* [Lista de tarefas]:
1 – Como fica em inglês a frase "Os olhares entre eles foram os melhores.", do relato sobre o elevador?
2 – Retome o relato sobre o elevador a partir da última frase e dê continuidade a ele.

* [Trecho citado]:

•••••

Você está se perguntando aí: como será que ela estava nesse momento? Confesso: serena. Pois entendi muitas coisas em toda essa situação que vou compartilhar com você.
Antes, preciso dizer a minha surpresa com o relato dos bombeiros. Todos preocupados se eu estava bem e todos os protocolos…. até que abriram o elevador.
Eu calmamente disse: “Oieeee… boa noite a todos vocês”. Eram quatro bombeiros. E ainda disse assim: “Posso sair?!”, sorrindo e feliz. Os olhares entre eles foram os melhores.
Papo vai, papo vem, um deles fala: “Nossa, que estranho. Como esse elevador desceu sem acionar as travas de segurança?”. Um silêncio se estabeleceu no ambiente. Risos de canto de puro nervosismo e expressão de espanto estavam estampados nas faces dos bombeiros.
E meu pai? Não parava de xingar e esbravejar. Mesmo tudo estando resolvido.
Bem, depois de tudo isso era momento de um bom banho e cama. Mas meu pai não parava de falar. Precisei respirar fundo, pois ele sequer percebeu o que aconteceu. A ação dele, feita sem pensar, colocou a minha vida em risco. E ele não assimilou que na verdade algo sobrenatural aconteceu ali e que na verdade eu nem deveria estar aqui relatando isso para você, criatura divina.
Eu decidi simplesmente respirar e fazer uma sequência de perguntas para ele, todas objetivas e feitas com muita calma, no tom mais baixo, porém firme, cuja conclusão levava a: estou viva e está tudo bem, ponto.
Nesse evento entendi muitas coisas da minha história. Entendi que não tinha como meu pai ter feito milhares de coisas de forma diferente de como ele fez simplesmente porque a percepção de risco dele e o gerenciamento das emoções com foco é inexistente dentro dele ou em um limiar muito baixo.
Nesse momento, algo dentro de mim apenas transmutou e passei a ver esse homem com muito amor, carinho e respeito. Tudo aquilo que até aquele momento era ínfimo nele: gerenciamento de estresse, inteligência emocional, autocontrole, clareza, objetividade, foco, segurança, capacidade de tomada de decisão e responsabilidade pelas escolhas era transbordante em mim.
E eu só posso hoje estar assim, pois tive que me movimentar incansavelmente até aprender, já que não tinha o primeiro referencial vindo dentro do lar.
Porém, embora transbordante, não teria como ser maior do que a posição hierárquica entre pai e filha, por isso ele não conseguia ouvir o que eu falava. Outros fatores aqui também interferem, mas ficarão para o próximo texto. O que é importante guardar aí do outro lado: você não precisa cair em queda livre dentro de um elevador para ressignificar relações, muito menos aprender mais sobre si.

•••••

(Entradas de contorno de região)

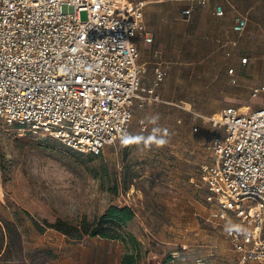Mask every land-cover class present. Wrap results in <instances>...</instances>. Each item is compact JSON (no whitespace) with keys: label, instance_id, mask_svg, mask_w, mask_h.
I'll return each mask as SVG.
<instances>
[{"label":"rangeland","instance_id":"obj_1","mask_svg":"<svg viewBox=\"0 0 264 264\" xmlns=\"http://www.w3.org/2000/svg\"><path fill=\"white\" fill-rule=\"evenodd\" d=\"M175 10L162 1L144 12L167 37L168 54L162 59L148 49L157 46L154 33L151 44L138 43L139 58L147 60L142 84L151 86L158 63L164 74L155 87L158 99L136 105L130 121L133 136L146 137L156 126L150 117L159 114L158 126L169 139L165 146L125 145L117 139L92 153L0 123V224L10 223L9 231L0 232V264H119V239H75L51 226L57 219L74 225L93 220L112 203L134 209L124 229L147 249L146 264H252L240 260L226 236L232 221L214 215L206 188L190 178L198 176L210 157L208 145L220 132L206 117L232 104L256 108L264 104V93L252 96L249 86L236 81L228 71L229 54L198 61L195 26L175 22ZM161 15L170 18L160 20ZM79 16L85 18L86 11ZM175 43L183 55L175 52Z\"/></svg>","mask_w":264,"mask_h":264},{"label":"built area","instance_id":"obj_2","mask_svg":"<svg viewBox=\"0 0 264 264\" xmlns=\"http://www.w3.org/2000/svg\"><path fill=\"white\" fill-rule=\"evenodd\" d=\"M145 2L0 0V123L92 153L133 136L134 107L158 99L155 87L164 74L158 63L151 86L142 84L146 65L139 61L135 37L152 39ZM215 13H223L221 5ZM246 24L244 16H236L232 28L240 32ZM260 92L264 84L251 94ZM206 119L221 131L190 180L206 188L205 200L217 218L247 230L226 231L240 260L264 264V104L227 105Z\"/></svg>","mask_w":264,"mask_h":264},{"label":"crops","instance_id":"obj_3","mask_svg":"<svg viewBox=\"0 0 264 264\" xmlns=\"http://www.w3.org/2000/svg\"><path fill=\"white\" fill-rule=\"evenodd\" d=\"M162 1L175 7L176 10L172 17L175 22L184 26L189 23L195 26L194 34L197 36V49H201L197 51L196 59L198 61L215 53L229 54L230 64L232 65L230 67L233 68V74L239 84L249 86L251 91L254 86L264 84L263 0H204L203 3L195 2V0H146L143 12L149 11L152 5ZM217 4L221 5L222 14L215 13ZM187 7H191L188 14L184 12ZM236 16H244L247 20L245 28L240 32L232 28ZM168 18L170 16L161 15L159 17L160 20ZM144 20L146 30L151 33L152 39L146 41L142 36L136 35V44L140 43L143 46L151 44L154 33L158 37L157 46L153 45L148 47V49H151L153 54L154 51L159 52L160 58H166L168 54L166 51L167 37L161 34L159 28L154 27L146 20L145 14ZM185 31L184 35L186 38L184 37L183 40H187L190 37L189 31ZM170 42L174 43V40L172 39ZM174 46L175 52L183 55L182 50H177L176 43ZM239 53H245L243 55L247 57L245 62L241 61L242 56L240 57ZM139 61L145 63V65L147 63V60H141L140 58ZM183 103L191 105L190 101H184ZM189 106H186V108H190ZM219 131L221 130L219 129Z\"/></svg>","mask_w":264,"mask_h":264},{"label":"trees","instance_id":"obj_4","mask_svg":"<svg viewBox=\"0 0 264 264\" xmlns=\"http://www.w3.org/2000/svg\"><path fill=\"white\" fill-rule=\"evenodd\" d=\"M134 209L127 205L109 204L105 210L93 220L83 218L78 224L57 219L51 226L61 230L71 238L81 239L85 235L100 236L109 239H119L123 244V251L119 264H146L143 261L147 249L131 231L125 230L124 225L134 217ZM10 230V223L3 220L0 232ZM1 251V244H0Z\"/></svg>","mask_w":264,"mask_h":264},{"label":"clouds","instance_id":"obj_5","mask_svg":"<svg viewBox=\"0 0 264 264\" xmlns=\"http://www.w3.org/2000/svg\"><path fill=\"white\" fill-rule=\"evenodd\" d=\"M160 120L159 114H155L152 117H150V122L153 125H156L152 128L151 134L144 137V136H132V135H125L122 138V143L125 145L129 144H138V145H152L155 144L158 147H163L166 144L169 143V139L166 135L167 130L166 129H161L158 126V122ZM142 150V149H138ZM226 231L228 232H246V229H243L241 226L236 225V224H228L226 225L225 228Z\"/></svg>","mask_w":264,"mask_h":264},{"label":"bare ground","instance_id":"obj_6","mask_svg":"<svg viewBox=\"0 0 264 264\" xmlns=\"http://www.w3.org/2000/svg\"><path fill=\"white\" fill-rule=\"evenodd\" d=\"M133 185V184H132Z\"/></svg>","mask_w":264,"mask_h":264}]
</instances>
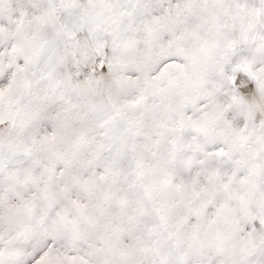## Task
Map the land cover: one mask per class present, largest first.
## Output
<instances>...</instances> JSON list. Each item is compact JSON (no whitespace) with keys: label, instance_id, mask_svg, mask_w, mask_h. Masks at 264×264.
Returning <instances> with one entry per match:
<instances>
[{"label":"snow or ice","instance_id":"6c2138e0","mask_svg":"<svg viewBox=\"0 0 264 264\" xmlns=\"http://www.w3.org/2000/svg\"><path fill=\"white\" fill-rule=\"evenodd\" d=\"M0 264H264V0H0Z\"/></svg>","mask_w":264,"mask_h":264}]
</instances>
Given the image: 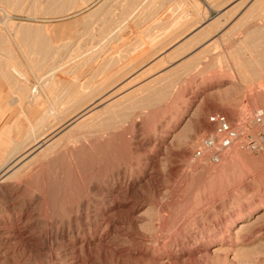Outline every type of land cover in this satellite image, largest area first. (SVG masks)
<instances>
[{
	"label": "rangeland",
	"instance_id": "rangeland-1",
	"mask_svg": "<svg viewBox=\"0 0 264 264\" xmlns=\"http://www.w3.org/2000/svg\"><path fill=\"white\" fill-rule=\"evenodd\" d=\"M2 1L4 2L3 4H5L6 0ZM11 1L12 3H15L12 4L13 7L11 8L13 11L10 9V18L7 16L8 14L4 9L1 10V7L4 5H0L1 29L3 28L6 30L8 28L10 31L12 26L15 29L18 27L23 30L24 23L25 26L28 23V25L34 23V26H45L44 24L48 25L49 23H62L61 20H64L63 22L70 21L73 20V18H76V16L80 15L79 17H81L82 14L88 13L91 9L94 10L96 8L95 6L98 7V4L101 5L106 0H94L92 2L93 4L91 3L90 6L74 10L70 9L68 10L69 14L65 12L66 14L64 13V15H54L53 12L50 14L51 11H49L48 16L46 15V9V11L44 10L45 13L42 11L45 7L40 9V11L38 10L39 7H36L37 9L35 8V0H18L19 2L17 0ZM21 1H24V3L21 4ZM31 1L32 4L30 3ZM40 1L39 2L42 3V6H44L46 1ZM189 1L190 0H171V3L168 4V8H170L172 12L166 7L168 11H165V18L162 20L167 21L166 23H163L162 21L153 23H148L147 21H145L146 23L141 22L135 25L136 29L139 28L136 31L132 28L134 26L132 25L131 28L135 32L133 31L134 33L132 32L127 39L122 38L124 40L122 43L119 42V40L122 41L121 39L117 42V39L120 38L117 36L119 35L118 33H116L117 35L114 34L116 36L113 35V38H107V40L102 43L103 38L101 39L99 35L101 29L97 25V27L95 26L96 29L91 28L92 31H87L88 35L90 34V39L86 36L87 32H85L86 34L80 32L81 37L76 40V43L77 41L80 43V39H82V43L77 45L75 43L74 46L76 49L73 46V48H71L72 51H69L70 54H67L64 59V61L70 59V56L78 54L81 50L96 49V47H100L102 43L101 47H104V51L106 50V52H104L105 55L110 56V58L108 57L110 63L108 60H103L102 63L103 65L105 62L108 63L109 70H111V66L115 65L118 61L117 58L115 62V57L112 56L118 54V57L120 55L122 59L126 58V61L129 60V64H127V62L125 63V60L120 59L122 62L124 61L123 63H125V66L120 70V79L117 83L113 84V87L121 88L115 91L116 94H114V97L109 101L110 103H107V105H117L120 102H124V108L123 106H115V109L112 108L114 110H121L120 117L122 118L119 117L121 120V129L119 128V130L116 129L112 132V137L109 135L111 139L108 140L109 142L105 145V148L110 156L109 161L112 162L111 164L114 168L121 167L124 170H126V168H131L130 162H132L131 160H133V158L135 159L138 157L139 160H145V157L149 154L154 155V160H152L153 163L151 162L150 164V175L146 177L144 181H141L142 187L139 186L138 191H132L129 194L130 201L128 200V202H132V204L125 202L130 205L126 207L127 209L132 208L131 205H136L134 211H137L136 216L141 217V220L135 226L133 224L131 225V216L128 219L129 221H127V219L124 220L125 223L122 227L120 226L121 224L118 225L120 228H117L118 232H115L117 237L115 235L112 238L115 240L111 241L110 248L103 249V247L99 248V245L97 247L95 245L92 248L93 252L90 253V256L87 255V251H82L80 249L77 250L76 255L69 249L66 250V244L71 241L70 239L73 235L69 231H67V236L64 239L66 242L64 241V244L63 241H61V238H57V241L52 248L49 249L44 247L41 251L38 250L37 252H31L24 243L20 241V238H18L19 234L15 231H18L17 229L22 225L24 226L26 224L30 226L33 219L38 216L36 210L40 209V205H38L36 201H32V206H30V209H27V201L32 199V193H30L28 189L30 182H32V179L29 177V171H33V168L29 165L32 162V158H28L29 161L26 163L28 165L23 166L30 170L27 172L22 168L23 171L21 177H23V180L21 177L13 178L10 176L13 171L10 172L6 168L8 163H1L4 165L1 166L0 164V181L4 180L2 178L7 176H10V178L7 179L8 181L0 182V221L3 219V222H0V264H148L145 260L138 258V255L128 254L132 251V253H135V249L139 247L137 243L133 242V236L135 234L139 233V237L144 238L143 240L146 241L145 245H143L144 243L141 244L142 246H149V244H153L156 238H158L161 240L162 244L167 242V245L175 248L180 247L184 240L190 241L198 240L200 238L208 240L213 233H216L218 237H222L220 234H225V232H227V223L233 218H236V215L240 210L246 208L252 202L257 187H260L262 193H264V151L254 152L248 149L245 146L243 137L235 146L222 153L219 163L212 162L208 157L199 158L194 156V150L201 143L202 138L213 129V126L208 121L211 114L219 112L227 114L234 126L237 128L240 126V130L247 131L248 128H250L252 131H256L258 129L257 126H251L246 118L247 116L254 114L258 109H263L264 107V98H257V95L255 96L257 91L259 92L260 89H264V63L256 62L253 64L248 62L246 64L247 67L245 71L247 73V85L253 89L252 91L256 89V93H253L252 91H250L251 93L249 91L244 93L245 90L241 89L243 86L239 83L240 75L236 63L239 60V47L247 45V43L250 45L252 44L251 46L248 44V48L247 46H244L246 52H249L252 51L251 48H253V44H255V28H248L249 24L246 25L248 28L247 32L250 34L248 37L247 33V35H244L247 37L246 40H244L245 37L243 36V43L245 44H240L242 42H240L241 39L237 30L239 29L238 24L242 22V20H239L240 17L237 18L238 13L243 10H245V13L247 12L244 17L248 19H243L244 25L246 24L245 22H247L246 20L251 19V16L248 15L250 14V9L248 8L253 0H249V2L240 7L236 6V8H234L236 9L235 11L233 8L229 9L227 8L228 6L226 7V3H228L227 0H194L195 4L192 0ZM15 4L17 7L14 6ZM191 4H193V6ZM5 6L7 5L5 4ZM22 6L25 12H23L24 10L22 9ZM32 9L34 11L36 9L38 14L35 11V15ZM225 9H229L227 10V15H229L228 19L230 20L225 24L228 20H226V17L223 18L226 20L224 22L219 19L222 26V30L220 31L223 32L218 35L217 42H214L215 40L213 39L207 42V38L210 39L209 35L198 34V36H194L190 42V39L186 42L184 39L177 43V39H181L183 35L192 31L201 21H204V19H216L222 14V11H225ZM19 11H22L23 13H19ZM28 11L30 14L27 13V15L26 12ZM32 11V15L34 14L35 17H33L34 15L31 16ZM137 15L140 16L139 14ZM135 17L137 18V16ZM133 19L130 20V23L134 21ZM9 20L10 22H6ZM237 20H239V22ZM14 21L17 22L15 23ZM11 22L15 24L12 25ZM22 22L23 24H21ZM8 23H11L10 28L8 25H3ZM39 23H41V25ZM19 24L22 25L23 28L19 27ZM155 24L157 25L155 26ZM236 25H238V27H235ZM31 26H33V24ZM128 26L130 27L131 24H128ZM13 29L6 35V37L8 36L6 38L7 42L9 43L10 41V46L14 45V47L11 46L13 52H9L12 57L15 58L17 56L21 59L20 61L24 63H26V55L28 57H33L32 62L36 59L38 60V58L39 60L44 59L46 53L45 47L48 46L47 43L49 44V42L45 43L48 40L47 33L43 32L47 34L45 37L44 34H41V36L46 38V41L43 38L44 42L42 39H38L42 37H34V39H38H36V41L28 35H25L24 33L22 34V32L18 33L21 31L20 29H17V31L14 29L18 33L17 35L21 34L20 37L25 36L26 39L29 38L28 40L30 41L31 48L34 47L36 42L35 45H38L37 48L40 49L42 46L40 52L42 50L45 51L44 53H40L36 52L39 51V49L36 50L35 47V51L33 48L34 52L32 49L26 48L28 47V43L24 40L25 38L18 37L16 33L13 32ZM83 29L81 28L80 31ZM215 32L213 33L215 34ZM13 34L16 35L19 40L24 38L22 39L24 42L22 40L18 42ZM114 37L118 38L116 39ZM30 38L32 40H30ZM113 39L115 40L112 41ZM31 41L34 42L33 45ZM39 41L41 42L39 43ZM21 42L24 46L26 44V47L23 46L24 49L26 48L25 51H22L23 48L21 46L23 44ZM43 43L46 44V46L42 45ZM101 47L98 50L96 49L97 53L102 50ZM14 48L16 50H13ZM246 48L250 49L247 50ZM255 48H253L254 54ZM27 49L31 50L36 57L40 54L42 58L35 57V59L31 52H27ZM137 50L139 51L137 52ZM73 53L74 55H72ZM17 57L15 59L19 61ZM27 60H29V58H27ZM257 63L260 64L258 65ZM117 84L119 86H117ZM7 85L9 84L0 75V109H3L2 112L7 111V106H10L9 108H11L14 104L12 107L13 109L11 108L10 110L8 108L10 111H7L8 113H6L7 119L5 118L4 123H2L3 127H1L2 124L0 125L1 129L5 128L4 132H0V140L2 139L1 137L5 138L9 132L12 137L16 132L13 128L17 124L16 122H18V117L17 121L15 120L18 112V108H16L18 102H15L14 99L16 95L15 86L10 85V87ZM123 85L125 86L123 87ZM16 86L18 87V94L23 97V91L20 86ZM32 90L35 93L39 92L37 87H33ZM252 93L254 95H251ZM142 98H144L142 102L138 101ZM125 107L128 109L127 111ZM131 110L133 111L131 115H129L128 112H131ZM11 111L13 113H11ZM196 133H199V139L194 142L192 135H196ZM3 142L2 139V143H0V159L2 160H0V162L7 160V155L9 154L8 150H10L8 144H3ZM230 154L235 155L234 159L231 158L232 156H230ZM66 162L65 157L61 156V159L59 157L57 163L64 169L67 165ZM33 164L34 163H32V166ZM61 168L60 170H62ZM53 174L54 178L56 173ZM70 176L68 175L66 178L68 182H65L67 186H71L72 189L73 185L71 184L73 183L69 180L71 179ZM126 180L130 181V176H127ZM19 186V192H17V190L15 191V194L12 195L14 197V200L12 201L9 193L15 189L13 187ZM55 187L54 190L56 191L62 189L57 187V185ZM69 196L73 199L75 195L70 193ZM22 199H24L23 201L26 202V205ZM58 201L61 202V199ZM37 205L39 207H35ZM262 208H264V206L260 209ZM260 209L249 217L250 222L255 220V215L259 214ZM32 210L34 211V215L31 220H27L25 212L27 211L32 215ZM139 213L141 214L139 215ZM60 214L61 216L62 214L65 216L63 211H60ZM123 214L128 216L126 211H123ZM241 219L242 218L236 222L235 226L232 227V230L239 228ZM263 221L264 219L260 222L261 226L264 225ZM56 226L54 230L59 231L60 229L58 230ZM45 227L46 226L41 227V225H38L37 231L43 229L42 232L45 234V231L47 230V227ZM232 230L229 232H233ZM250 232L252 233L250 234ZM244 234L241 233L239 239H245L241 240L249 243L253 237V228L250 226ZM232 236V240L237 239L236 235ZM58 241H60L61 245ZM163 241H165V243ZM119 242L122 243V245ZM203 244L197 243V247L201 248L204 246ZM118 245L122 246L124 249L127 248L126 250L128 251V253H124L125 256L123 255L121 258L117 255ZM192 247L196 246L192 245ZM235 260L232 262L233 264H241ZM252 262L254 261L250 260L246 263L243 262V264H260ZM184 264L218 263L208 262L204 259H192ZM261 264H264V262Z\"/></svg>",
	"mask_w": 264,
	"mask_h": 264
},
{
	"label": "bare ground",
	"instance_id": "bare-ground-1",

•••••

* [Resultados por tarefa]:
1 – The looks between them were the best.

2 –
Lembra da relação tóxica? Pois bem, também entendi naquele momento que não poderia ter estabelecido relações de parceria genuínas e verdadeiras. Um adendo: relações de parceria são todas aquelas que não estão vinculadas à família consanguínea ancestral, logo entenda trabalho, irmãos(ãs), amizade, sociedade, casamento, namoro ou qualquer outro título de relacionamento. Portanto fez total sentido até aquele momento eu não ter conseguido estabelecer o tipo de relação que seria o básico para mim, pois na verdade até aquele momento quem deveria ter me ensinado o que é uma relação de parceria simplesmente também não sabia o que era isso.
Ali, outro processo meu se iniciou. A partir do momento em que eu consegui acolher o pai exatamente como ele é, todas as relações de parceria foram se alterando, pois eu não precisava mais honrar na dor a ancestralidade para continuar reproduzindo o único padrão de parceria que eles conhecem: parcerias tóxicas. Pelo contrário, passei a honrar a família justamente usando tudo o que precisei aprender por conta própria para finalmente criar conexões genuínas de respeito, confiança, troca e ações tomadas em conjunto, com verdade e transparência.
Tudo mudou da noite para o dia? Não, eu precisei viver. Eu precisei me colocar em movimento. Eu precisei arriscar. Eu precisei me permitir viver para criar novos referenciais.
Então convido você a simplesmente viver no agora. Tirando de cada momento o máximo de aprendizado e de viradas de chave. Coloque como uma meta em seu coração que, ao ir se deitar, você esteja melhor do que quando acordou.
A noite é um total reset. E o outro dia é somente um futuro com infinitas possibilidades.
Conte comigo.
Com fé, amor e gratidão.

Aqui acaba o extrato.